Your objective
For the material below, return exactly the lines starting at the line containing "Create Schema pour" and ending at the line containing "creer un Client: present -> none", both ends included, and no others.

Source information
========

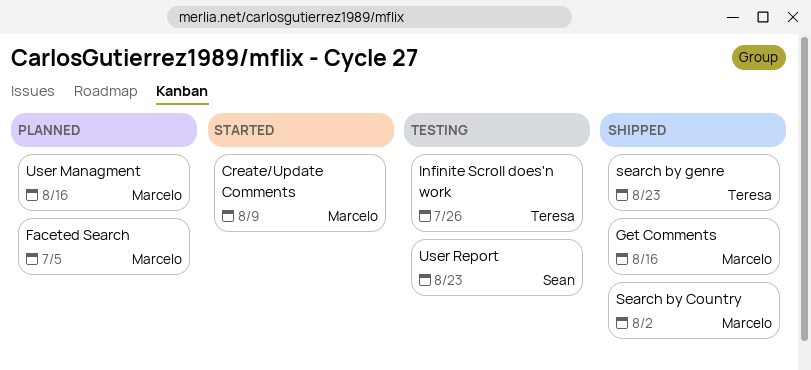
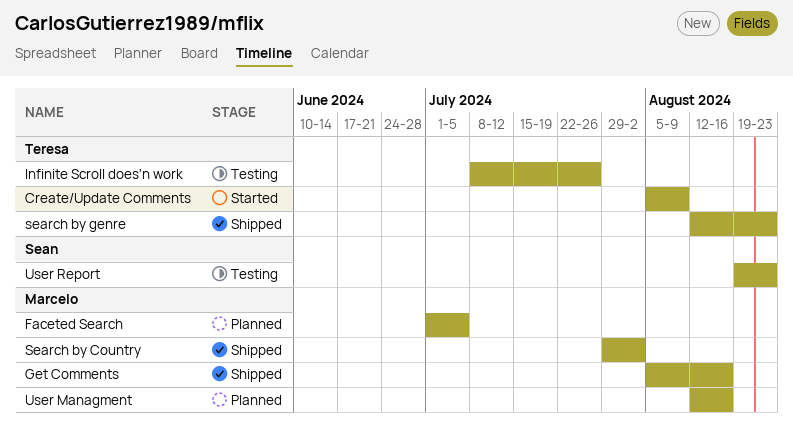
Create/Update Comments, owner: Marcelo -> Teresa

========

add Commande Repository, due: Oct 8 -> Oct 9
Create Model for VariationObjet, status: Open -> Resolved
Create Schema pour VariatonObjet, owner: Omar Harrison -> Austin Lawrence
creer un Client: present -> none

========

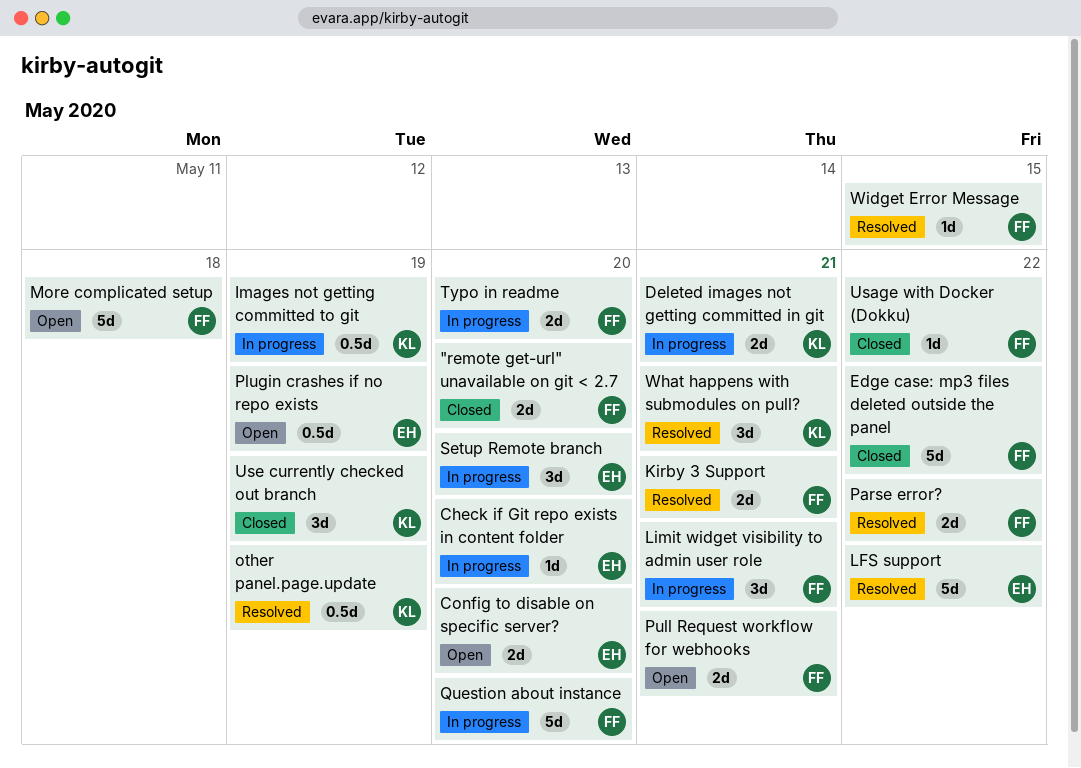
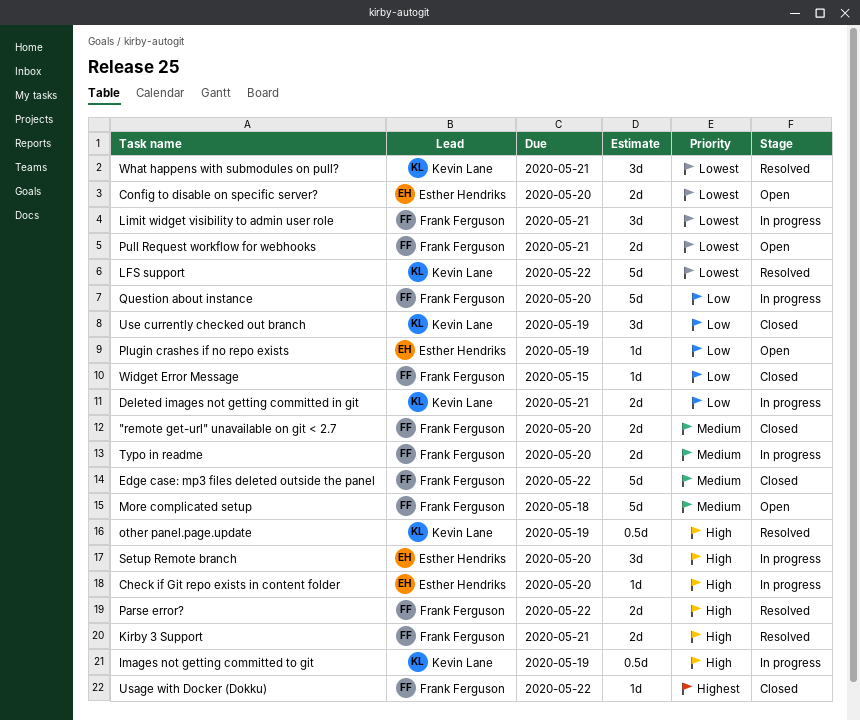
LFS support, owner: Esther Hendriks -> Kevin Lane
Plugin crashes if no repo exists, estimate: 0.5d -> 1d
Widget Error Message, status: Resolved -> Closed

========

Task response
Create Schema pour VariatonObjet, owner: Omar Harrison -> Austin Lawrence
creer un Client: present -> none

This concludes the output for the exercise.